Shubhamastu organise des mariages en plusieurs langues. Notre cérémonie s’est déroulée en sanskrit, bengali et anglais pour que toutes les personnes présentes comprennent; ils utilisent l’hindi pour les cérémonies non bengali. «Chaque cérémonie est une performance, mais nous ne nous lassons jamais de le faire», a déclaré Banerjee. La passion du quatuor pour le théâtre est d’une grande aide car elle aide à la modulation de la voix et ajoute de la profondeur à chaque représentation. Il n’est jamais facile de retenir l’attention d’un large public.
Les prêtresses commencent par présenter les deux groupes de parents, la mère d’abord, puis le couple (caste, classe, genre sans barre), et enfin eux-mêmes uniquement par leurs prénoms afin que les distinctions de caste ne soient pas identifiées. Au fur et à mesure que la cérémonie moderne progresse, les chants, tirés des influences védiques, sont expliqués afin qu’un profane puisse comprendre le raisonnement derrière chaque action; les vœux du couple sont traduits afin que tous, y compris le duo, obtiennent clairement ce qu’ils s’engagent à respecter; et les interjections de chansons populaires de Tagore engagent le public à faire partie du processus.

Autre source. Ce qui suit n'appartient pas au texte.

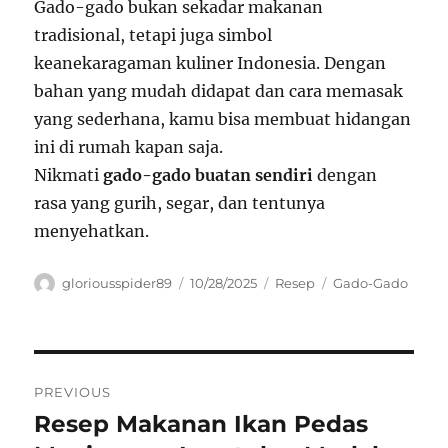
Gado-gado bukan sekadar makanan
tradisional, tetapi juga simbol
keanekaragaman kuliner Indonesia. Dengan
bahan yang mudah didapat dan cara memasak
yang sederhana, kamu bisa membuat hidangan
ini di rumah kapan saja.
Nikmati
gado-gado buatan sendiri
dengan
rasa yang gurih, segar, dan tentunya
menyehatkan.
Author
Posted
Categories
Tags
gloriousspider89
10/28/2025
Resep
Gado-Gado
on
Navigasi
PREVIOUS
pos
Resep Makanan Ikan Pedas
Previous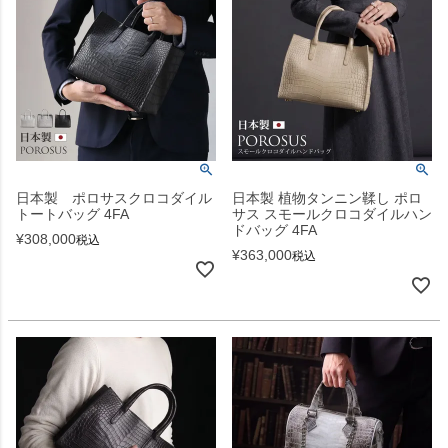
日本製 ポロサスクロコダイル
日本製 植物タンニン鞣し ポロ
トートバッグ 4FA
サス スモールクロコダイルハン
ドバッグ 4FA
¥
308,000
税込
¥
363,000
税込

«Nous faisons tous les rituels nécessaires, mais avons coupé tous les rituels patriarcaux et archaïques inutiles», a déclaré Roy. Lors de notre mariage, la pratique sexiste du kanyadaan n’a pas eu lieu parce que je n’existe pas simplement pour être «donné». Nous avons compris chaque vœu que nous nous engageons à respecter ensemble, du partage des tâches ménagères à toujours nous encourager mutuellement dans la vie et la carrière. La cérémonie du sindoor, le moment où une femme est mariée, n’était pas unilatérale. J’ai souri en dessinant d’abord un tilak vermillon sur le front de mon partenaire avec le bout de mon alliance, avant qu’il ne mette la poudre rouge sur mes cheveux. Alors que Shubhamastu concluait la procédure avec Rabindrasangeet, nous avons été couverts de pétales de fleurs par la famille et les amis.
C’était le début d’une belle vie, à commencer par une cérémonie sociale basée sur l’amour, le rire et l’égalité.